Below are the records; give again exactly the lines from the one containing "DISR-00006: 0 -> 1" through the one containing "Special Revenue, Other Equity: 0 -> 302366", leaving out pictures.

=== INPUT DATA ===

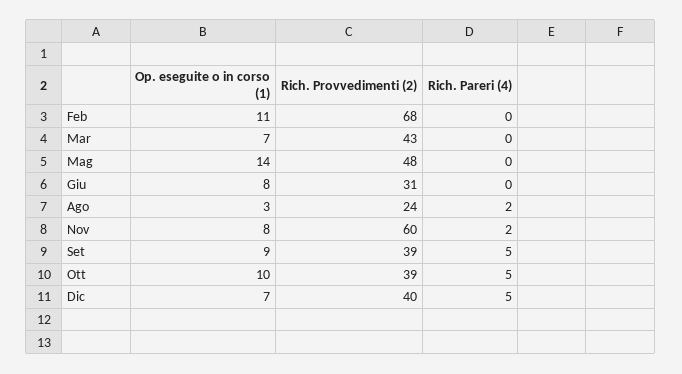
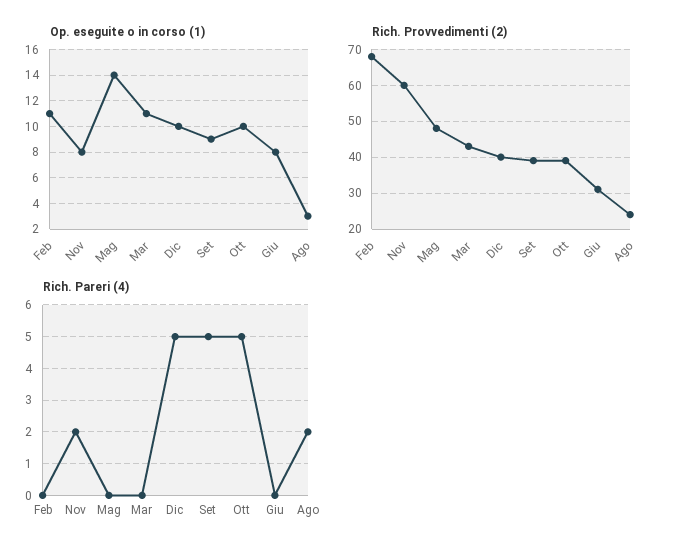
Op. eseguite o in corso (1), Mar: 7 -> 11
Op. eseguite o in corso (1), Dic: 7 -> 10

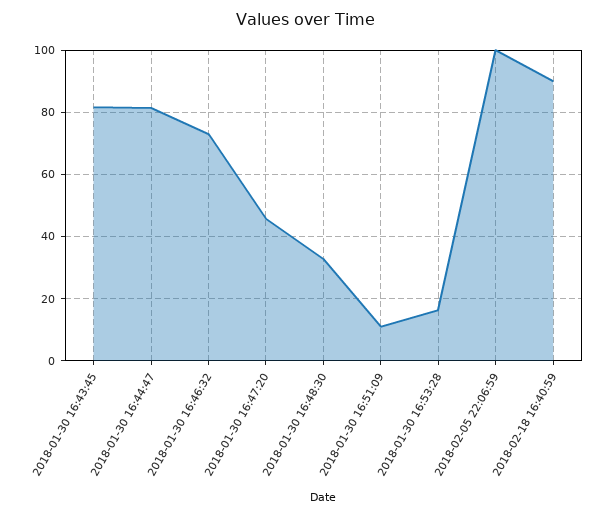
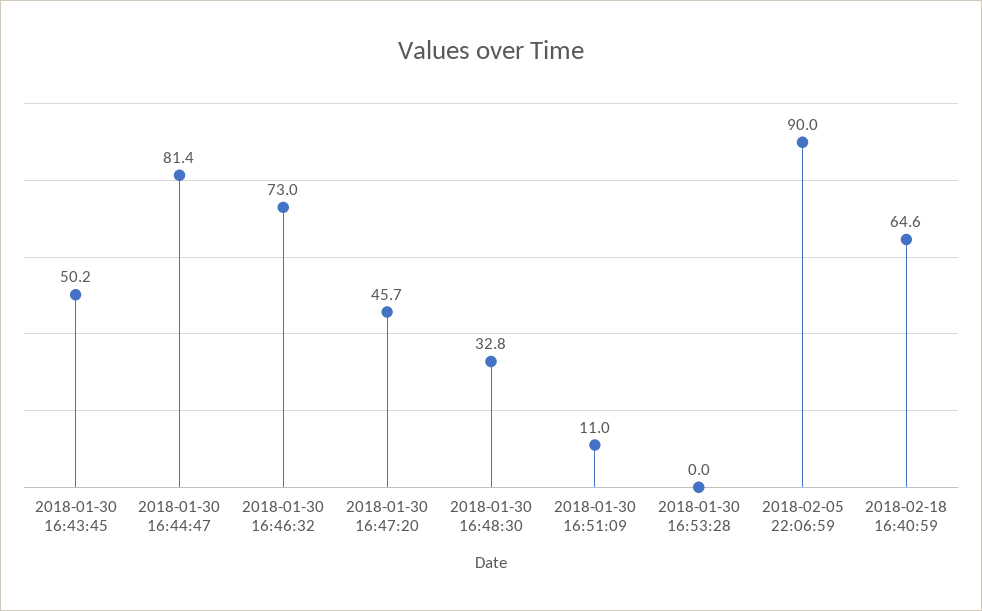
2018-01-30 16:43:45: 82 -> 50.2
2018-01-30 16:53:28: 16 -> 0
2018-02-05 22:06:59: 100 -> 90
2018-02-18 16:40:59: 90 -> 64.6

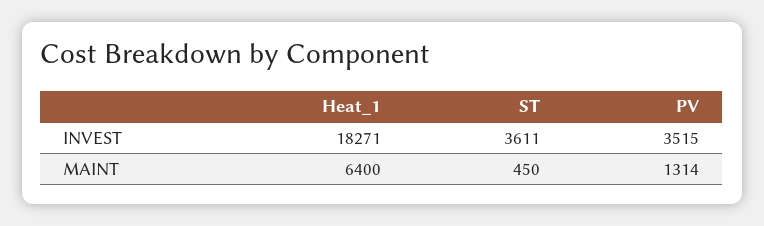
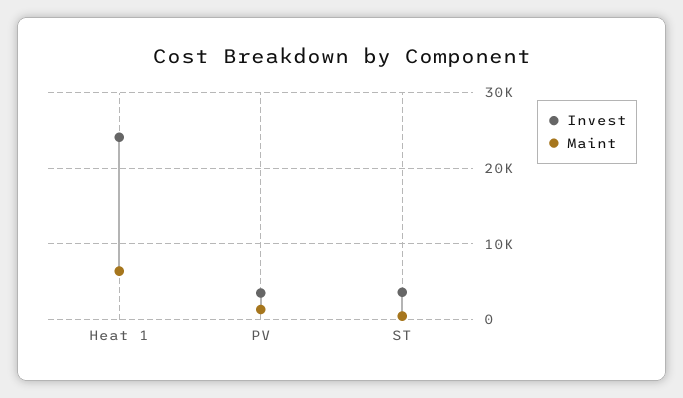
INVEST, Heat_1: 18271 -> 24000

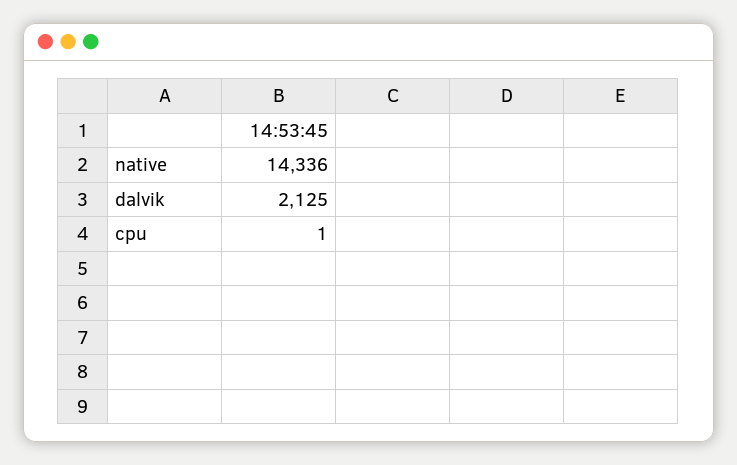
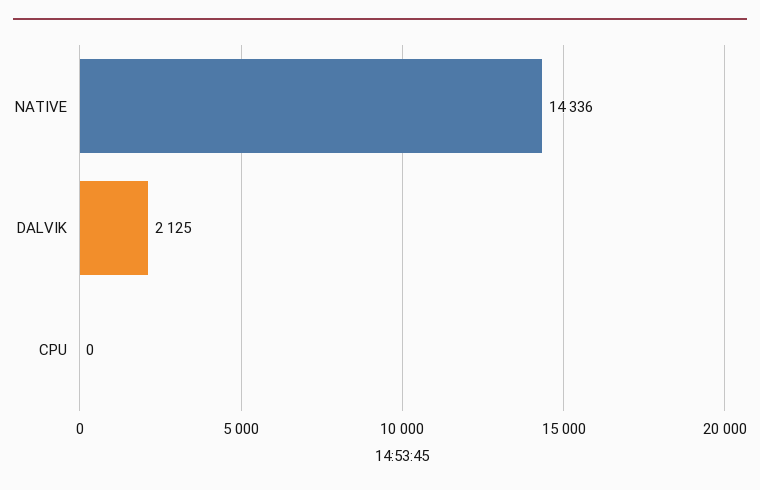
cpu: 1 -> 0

===
=== INPUT DATA ===

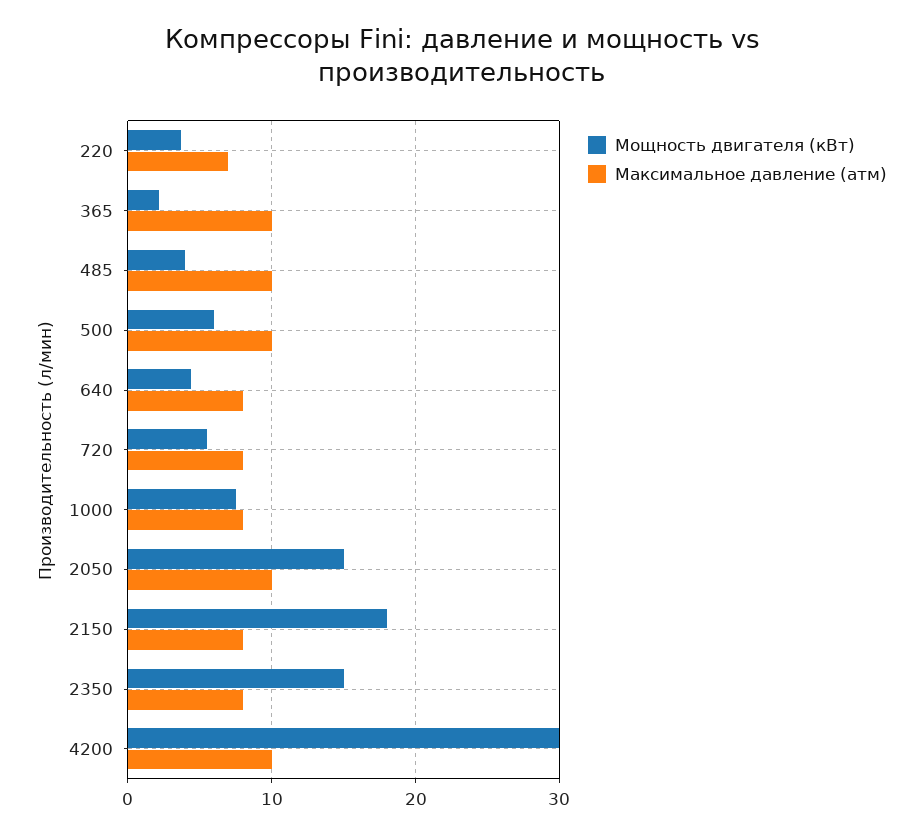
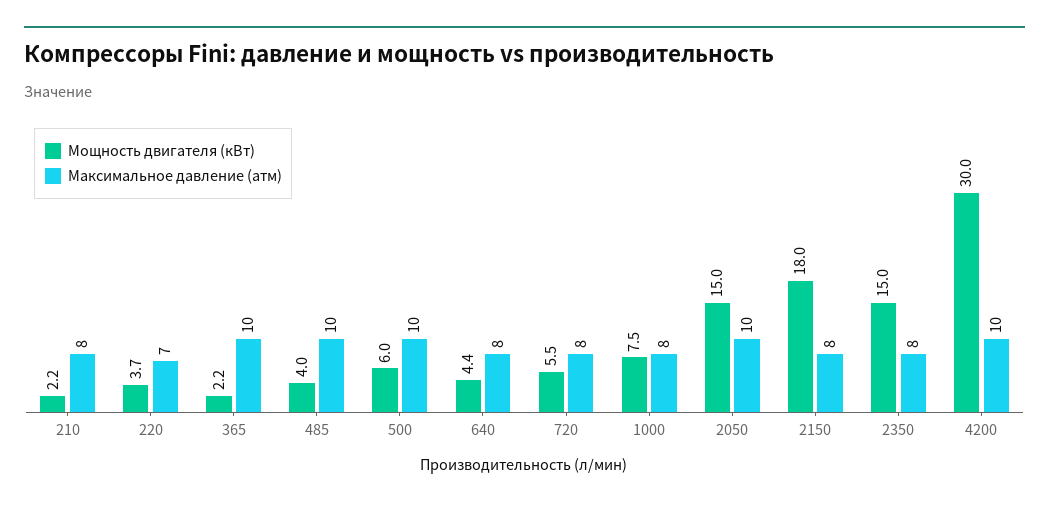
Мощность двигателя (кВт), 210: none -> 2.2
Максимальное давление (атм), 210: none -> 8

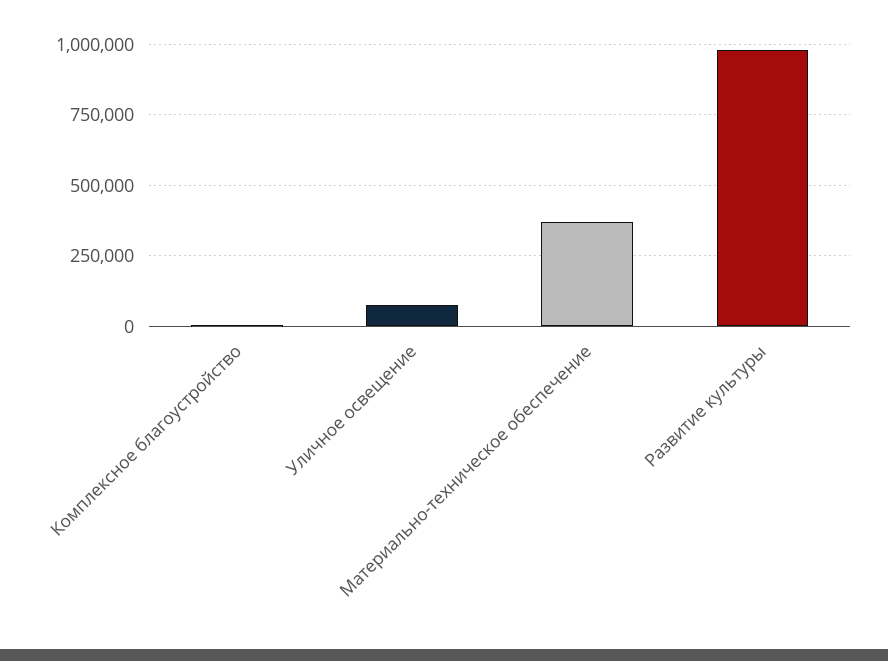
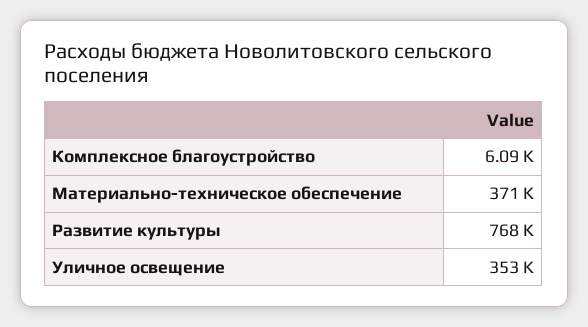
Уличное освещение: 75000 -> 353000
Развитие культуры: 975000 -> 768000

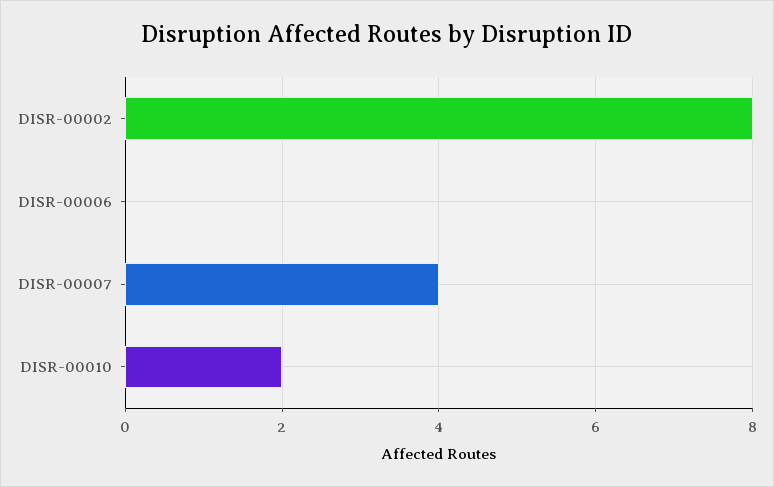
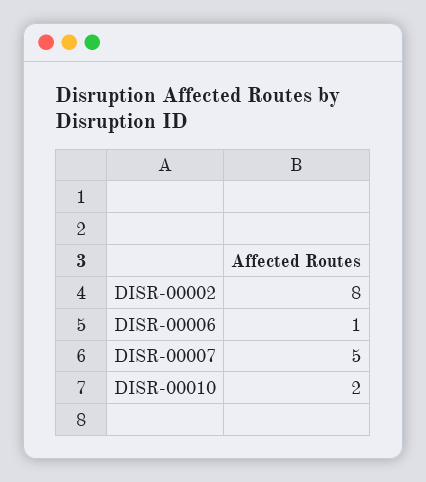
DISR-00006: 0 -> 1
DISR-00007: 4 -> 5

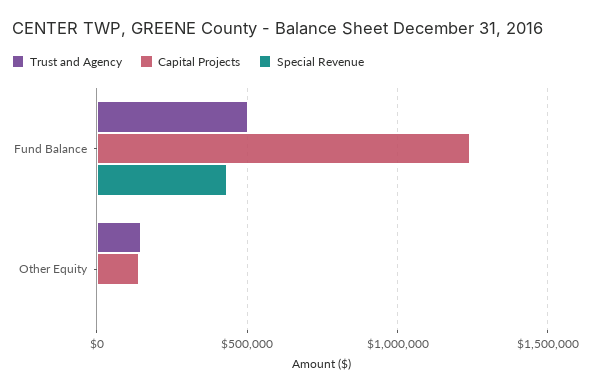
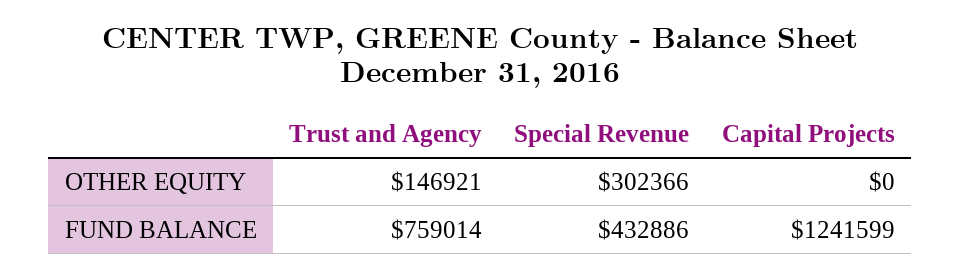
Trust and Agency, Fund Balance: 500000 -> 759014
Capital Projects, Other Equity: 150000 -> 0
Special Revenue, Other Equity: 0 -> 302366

===

**TASK SOLUTION:**
DISR-00006: 0 -> 1
DISR-00007: 4 -> 5

Trust and Agency, Fund Balance: 500000 -> 759014
Capital Projects, Other Equity: 150000 -> 0
Special Revenue, Other Equity: 0 -> 302366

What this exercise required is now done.